# What you should do
Make an exact copy of the data below, leaving out every picture.

※

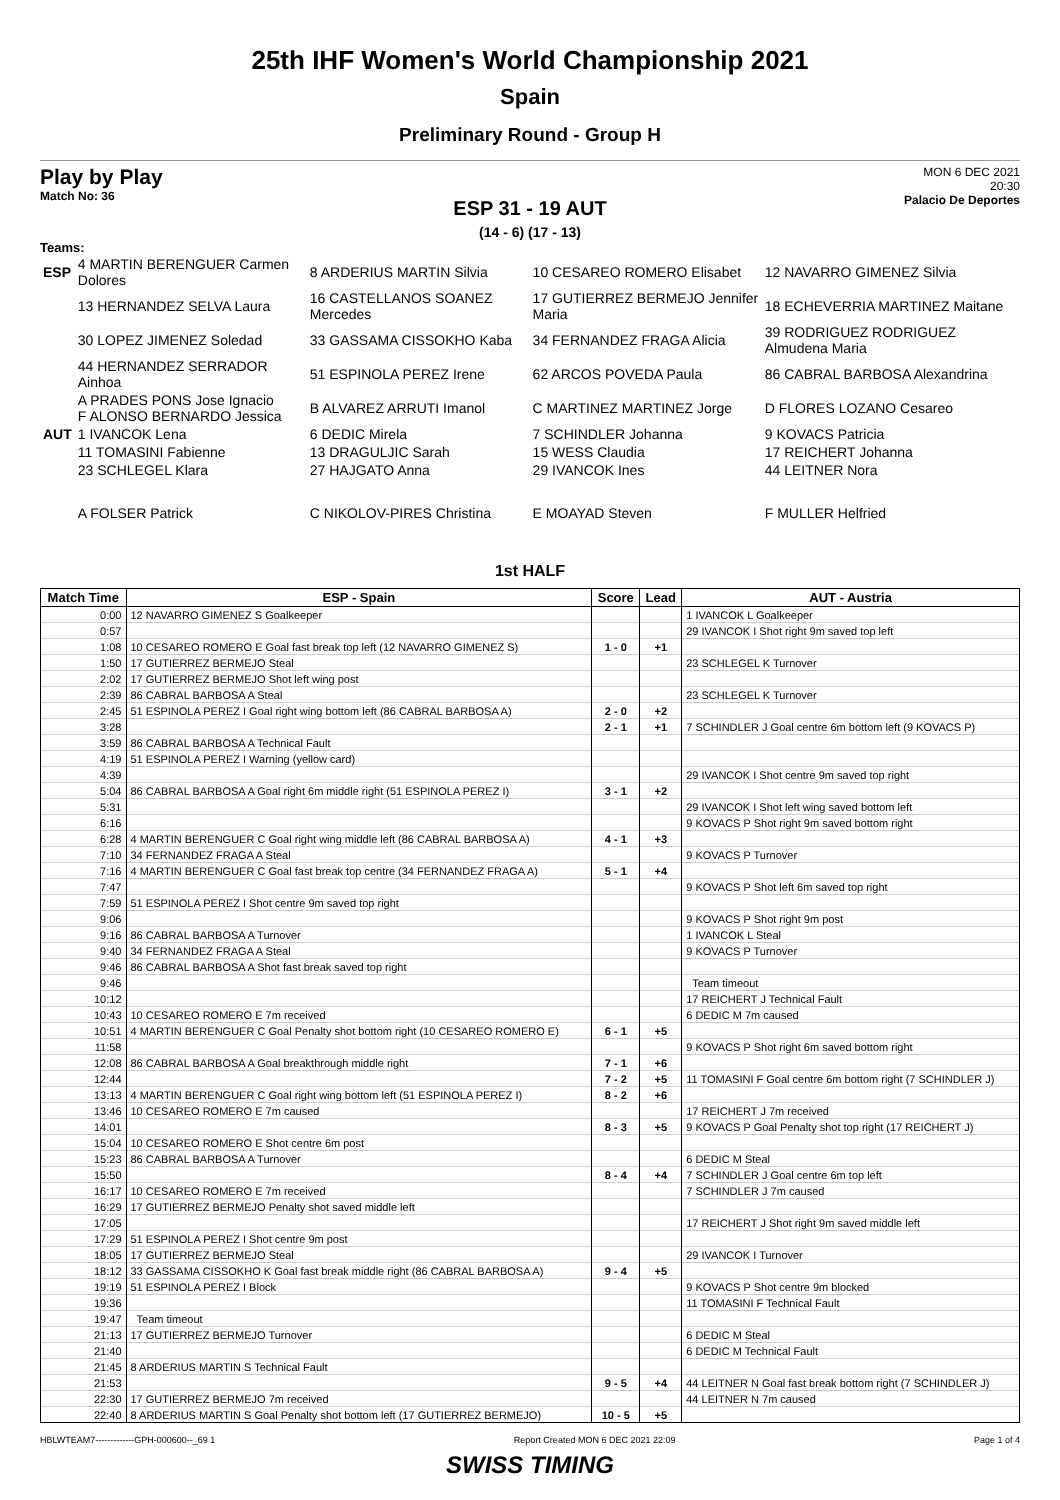25th IHF Women's World Championship 2021
Spain
Preliminary Round - Group H
Play by Play
Match No: 36
MON 6 DEC 2021
20:30
Palacio De Deportes
ESP 31 - 19 AUT
(14 - 6) (17 - 13)
Teams:
| ESP | 4 MARTIN BERENGUER Carmen Dolores | 8 ARDERIUS MARTIN Silvia | 10 CESAREO ROMERO Elisabet | 12 NAVARRO GIMENEZ Silvia |
| | 13 HERNANDEZ SELVA Laura | 16 CASTELLANOS SOANEZ Mercedes | 17 GUTIERREZ BERMEJO Jennifer Maria | 18 ECHEVERRIA MARTINEZ Maitane |
| | 30 LOPEZ JIMENEZ Soledad | 33 GASSAMA CISSOKHO Kaba | 34 FERNANDEZ FRAGA Alicia | 39 RODRIGUEZ RODRIGUEZ Almudena Maria |
| | 44 HERNANDEZ SERRADOR Ainhoa | 51 ESPINOLA PEREZ Irene | 62 ARCOS POVEDA Paula | 86 CABRAL BARBOSA Alexandrina |
| | A PRADES PONS Jose Ignacio F ALONSO BERNARDO Jessica | B ALVAREZ ARRUTI Imanol | C MARTINEZ MARTINEZ Jorge | D FLORES LOZANO Cesareo |
| AUT | 1 IVANCOK Lena | 6 DEDIC Mirela | 7 SCHINDLER Johanna | 9 KOVACS Patricia |
| | 11 TOMASINI Fabienne | 13 DRAGULJIC Sarah | 15 WESS Claudia | 17 REICHERT Johanna |
| | 23 SCHLEGEL Klara | 27 HAJGATO Anna | 29 IVANCOK Ines | 44 LEITNER Nora |
| | A FOLSER Patrick | C NIKOLOV-PIRES Christina | E MOAYAD Steven | F MULLER Helfried |
1st HALF
| Match Time | ESP - Spain | Score | Lead | AUT - Austria |
| --- | --- | --- | --- | --- |
| 0:00 | 12 NAVARRO GIMENEZ S Goalkeeper | | | 1 IVANCOK L Goalkeeper |
| 0:57 | | | | 29 IVANCOK I Shot right 9m saved top left |
| 1:08 | 10 CESAREO ROMERO E Goal fast break top left (12 NAVARRO GIMENEZ S) | 1 - 0 | +1 | |
| 1:50 | 17 GUTIERREZ BERMEJO Steal | | | 23 SCHLEGEL K Turnover |
| 2:02 | 17 GUTIERREZ BERMEJO Shot left wing post | | | |
| 2:39 | 86 CABRAL BARBOSA A Steal | | | 23 SCHLEGEL K Turnover |
| 2:45 | 51 ESPINOLA PEREZ I Goal right wing bottom left (86 CABRAL BARBOSA A) | 2 - 0 | +2 | |
| 3:28 | | 2 - 1 | +1 | 7 SCHINDLER J Goal centre 6m bottom left (9 KOVACS P) |
| 3:59 | 86 CABRAL BARBOSA A Technical Fault | | | |
| 4:19 | 51 ESPINOLA PEREZ I Warning (yellow card) | | | |
| 4:39 | | | | 29 IVANCOK I Shot centre 9m saved top right |
| 5:04 | 86 CABRAL BARBOSA A Goal right 6m middle right (51 ESPINOLA PEREZ I) | 3 - 1 | +2 | |
| 5:31 | | | | 29 IVANCOK I Shot left wing saved bottom left |
| 6:16 | | | | 9 KOVACS P Shot right 9m saved bottom right |
| 6:28 | 4 MARTIN BERENGUER C Goal right wing middle left (86 CABRAL BARBOSA A) | 4 - 1 | +3 | |
| 7:10 | 34 FERNANDEZ FRAGA A Steal | | | 9 KOVACS P Turnover |
| 7:16 | 4 MARTIN BERENGUER C Goal fast break top centre (34 FERNANDEZ FRAGA A) | 5 - 1 | +4 | |
| 7:47 | | | | 9 KOVACS P Shot left 6m saved top right |
| 7:59 | 51 ESPINOLA PEREZ I Shot centre 9m saved top right | | | |
| 9:06 | | | | 9 KOVACS P Shot right 9m post |
| 9:16 | 86 CABRAL BARBOSA A Turnover | | | 1 IVANCOK L Steal |
| 9:40 | 34 FERNANDEZ FRAGA A Steal | | | 9 KOVACS P Turnover |
| 9:46 | 86 CABRAL BARBOSA A Shot fast break saved top right | | | |
| 9:46 | | | | Team timeout |
| 10:12 | | | | 17 REICHERT J Technical Fault |
| 10:43 | 10 CESAREO ROMERO E 7m received | | | 6 DEDIC M 7m caused |
| 10:51 | 4 MARTIN BERENGUER C Goal Penalty shot bottom right (10 CESAREO ROMERO E) | 6 - 1 | +5 | |
| 11:58 | | | | 9 KOVACS P Shot right 6m saved bottom right |
| 12:08 | 86 CABRAL BARBOSA A Goal breakthrough middle right | 7 - 1 | +6 | |
| 12:44 | | 7 - 2 | +5 | 11 TOMASINI F Goal centre 6m bottom right (7 SCHINDLER J) |
| 13:13 | 4 MARTIN BERENGUER C Goal right wing bottom left (51 ESPINOLA PEREZ I) | 8 - 2 | +6 | |
| 13:46 | 10 CESAREO ROMERO E 7m caused | | | 17 REICHERT J 7m received |
| 14:01 | | 8 - 3 | +5 | 9 KOVACS P Goal Penalty shot top right (17 REICHERT J) |
| 15:04 | 10 CESAREO ROMERO E Shot centre 6m post | | | |
| 15:23 | 86 CABRAL BARBOSA A Turnover | | | 6 DEDIC M Steal |
| 15:50 | | 8 - 4 | +4 | 7 SCHINDLER J Goal centre 6m top left |
| 16:17 | 10 CESAREO ROMERO E 7m received | | | 7 SCHINDLER J 7m caused |
| 16:29 | 17 GUTIERREZ BERMEJO Penalty shot saved middle left | | | |
| 17:05 | | | | 17 REICHERT J Shot right 9m saved middle left |
| 17:29 | 51 ESPINOLA PEREZ I Shot centre 9m post | | | |
| 18:05 | 17 GUTIERREZ BERMEJO Steal | | | 29 IVANCOK I Turnover |
| 18:12 | 33 GASSAMA CISSOKHO K Goal fast break middle right (86 CABRAL BARBOSA A) | 9 - 4 | +5 | |
| 19:19 | 51 ESPINOLA PEREZ I Block | | | 9 KOVACS P Shot centre 9m blocked |
| 19:36 | | | | 11 TOMASINI F Technical Fault |
| 19:47 | Team timeout | | | |
| 21:13 | 17 GUTIERREZ BERMEJO Turnover | | | 6 DEDIC M Steal |
| 21:40 | | | | 6 DEDIC M Technical Fault |
| 21:45 | 8 ARDERIUS MARTIN S Technical Fault | | | |
| 21:53 | | 9 - 5 | +4 | 44 LEITNER N Goal fast break bottom right (7 SCHINDLER J) |
| 22:30 | 17 GUTIERREZ BERMEJO 7m received | | | 44 LEITNER N 7m caused |
| 22:40 | 8 ARDERIUS MARTIN S Goal Penalty shot bottom left (17 GUTIERREZ BERMEJO) | 10 - 5 | +5 | |
HBLWTEAM7-------------GPH-000600--_69 1 Report Created MON 6 DEC 2021 22:09 Page 1 of 4
SWISS TIMING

※

# Result for this task
25th IHF Women's World Championship 2021
Spain
Preliminary Round - Group H
Play by Play
Match No: 36
MON 6 DEC 2021
20:30
Palacio De Deportes
ESP 31 - 19 AUT
(14 - 6) (17 - 13)
Teams:
| ESP | 4 MARTIN BERENGUER Carmen Dolores | 8 ARDERIUS MARTIN Silvia | 10 CESAREO ROMERO Elisabet | 12 NAVARRO GIMENEZ Silvia |
| | 13 HERNANDEZ SELVA Laura | 16 CASTELLANOS SOANEZ Mercedes | 17 GUTIERREZ BERMEJO Jennifer Maria | 18 ECHEVERRIA MARTINEZ Maitane |
| | 30 LOPEZ JIMENEZ Soledad | 33 GASSAMA CISSOKHO Kaba | 34 FERNANDEZ FRAGA Alicia | 39 RODRIGUEZ RODRIGUEZ Almudena Maria |
| | 44 HERNANDEZ SERRADOR Ainhoa | 51 ESPINOLA PEREZ Irene | 62 ARCOS POVEDA Paula | 86 CABRAL BARBOSA Alexandrina |
| | A PRADES PONS Jose Ignacio F ALONSO BERNARDO Jessica | B ALVAREZ ARRUTI Imanol | C MARTINEZ MARTINEZ Jorge | D FLORES LOZANO Cesareo |
| AUT | 1 IVANCOK Lena | 6 DEDIC Mirela | 7 SCHINDLER Johanna | 9 KOVACS Patricia |
| | 11 TOMASINI Fabienne | 13 DRAGULJIC Sarah | 15 WESS Claudia | 17 REICHERT Johanna |
| | 23 SCHLEGEL Klara | 27 HAJGATO Anna | 29 IVANCOK Ines | 44 LEITNER Nora |
| | A FOLSER Patrick | C NIKOLOV-PIRES Christina | E MOAYAD Steven | F MULLER Helfried |
1st HALF
| Match Time | ESP - Spain | Score | Lead | AUT - Austria |
| --- | --- | --- | --- | --- |
| 0:00 | 12 NAVARRO GIMENEZ S Goalkeeper | | | 1 IVANCOK L Goalkeeper |
| 0:57 | | | | 29 IVANCOK I Shot right 9m saved top left |
| 1:08 | 10 CESAREO ROMERO E Goal fast break top left (12 NAVARRO GIMENEZ S) | 1 - 0 | +1 | |
| 1:50 | 17 GUTIERREZ BERMEJO Steal | | | 23 SCHLEGEL K Turnover |
| 2:02 | 17 GUTIERREZ BERMEJO Shot left wing post | | | |
| 2:39 | 86 CABRAL BARBOSA A Steal | | | 23 SCHLEGEL K Turnover |
| 2:45 | 51 ESPINOLA PEREZ I Goal right wing bottom left (86 CABRAL BARBOSA A) | 2 - 0 | +2 | |
| 3:28 | | 2 - 1 | +1 | 7 SCHINDLER J Goal centre 6m bottom left (9 KOVACS P) |
| 3:59 | 86 CABRAL BARBOSA A Technical Fault | | | |
| 4:19 | 51 ESPINOLA PEREZ I Warning (yellow card) | | | |
| 4:39 | | | | 29 IVANCOK I Shot centre 9m saved top right |
| 5:04 | 86 CABRAL BARBOSA A Goal right 6m middle right (51 ESPINOLA PEREZ I) | 3 - 1 | +2 | |
| 5:31 | | | | 29 IVANCOK I Shot left wing saved bottom left |
| 6:16 | | | | 9 KOVACS P Shot right 9m saved bottom right |
| 6:28 | 4 MARTIN BERENGUER C Goal right wing middle left (86 CABRAL BARBOSA A) | 4 - 1 | +3 | |
| 7:10 | 34 FERNANDEZ FRAGA A Steal | | | 9 KOVACS P Turnover |
| 7:16 | 4 MARTIN BERENGUER C Goal fast break top centre (34 FERNANDEZ FRAGA A) | 5 - 1 | +4 | |
| 7:47 | | | | 9 KOVACS P Shot left 6m saved top right |
| 7:59 | 51 ESPINOLA PEREZ I Shot centre 9m saved top right | | | |
| 9:06 | | | | 9 KOVACS P Shot right 9m post |
| 9:16 | 86 CABRAL BARBOSA A Turnover | | | 1 IVANCOK L Steal |
| 9:40 | 34 FERNANDEZ FRAGA A Steal | | | 9 KOVACS P Turnover |
| 9:46 | 86 CABRAL BARBOSA A Shot fast break saved top right | | | |
| 9:46 | | | | Team timeout |
| 10:12 | | | | 17 REICHERT J Technical Fault |
| 10:43 | 10 CESAREO ROMERO E 7m received | | | 6 DEDIC M 7m caused |
| 10:51 | 4 MARTIN BERENGUER C Goal Penalty shot bottom right (10 CESAREO ROMERO E) | 6 - 1 | +5 | |
| 11:58 | | | | 9 KOVACS P Shot right 6m saved bottom right |
| 12:08 | 86 CABRAL BARBOSA A Goal breakthrough middle right | 7 - 1 | +6 | |
| 12:44 | | 7 - 2 | +5 | 11 TOMASINI F Goal centre 6m bottom right (7 SCHINDLER J) |
| 13:13 | 4 MARTIN BERENGUER C Goal right wing bottom left (51 ESPINOLA PEREZ I) | 8 - 2 | +6 | |
| 13:46 | 10 CESAREO ROMERO E 7m caused | | | 17 REICHERT J 7m received |
| 14:01 | | 8 - 3 | +5 | 9 KOVACS P Goal Penalty shot top right (17 REICHERT J) |
| 15:04 | 10 CESAREO ROMERO E Shot centre 6m post | | | |
| 15:23 | 86 CABRAL BARBOSA A Turnover | | | 6 DEDIC M Steal |
| 15:50 | | 8 - 4 | +4 | 7 SCHINDLER J Goal centre 6m top left |
| 16:17 | 10 CESAREO ROMERO E 7m received | | | 7 SCHINDLER J 7m caused |
| 16:29 | 17 GUTIERREZ BERMEJO Penalty shot saved middle left | | | |
| 17:05 | | | | 17 REICHERT J Shot right 9m saved middle left |
| 17:29 | 51 ESPINOLA PEREZ I Shot centre 9m post | | | |
| 18:05 | 17 GUTIERREZ BERMEJO Steal | | | 29 IVANCOK I Turnover |
| 18:12 | 33 GASSAMA CISSOKHO K Goal fast break middle right (86 CABRAL BARBOSA A) | 9 - 4 | +5 | |
| 19:19 | 51 ESPINOLA PEREZ I Block | | | 9 KOVACS P Shot centre 9m blocked |
| 19:36 | | | | 11 TOMASINI F Technical Fault |
| 19:47 | Team timeout | | | |
| 21:13 | 17 GUTIERREZ BERMEJO Turnover | | | 6 DEDIC M Steal |
| 21:40 | | | | 6 DEDIC M Technical Fault |
| 21:45 | 8 ARDERIUS MARTIN S Technical Fault | | | |
| 21:53 | | 9 - 5 | +4 | 44 LEITNER N Goal fast break bottom right (7 SCHINDLER J) |
| 22:30 | 17 GUTIERREZ BERMEJO 7m received | | | 44 LEITNER N 7m caused |
| 22:40 | 8 ARDERIUS MARTIN S Goal Penalty shot bottom left (17 GUTIERREZ BERMEJO) | 10 - 5 | +5 | |
HBLWTEAM7-------------GPH-000600--_69 1 Report Created MON 6 DEC 2021 22:09 Page 1 of 4
SWISS TIMING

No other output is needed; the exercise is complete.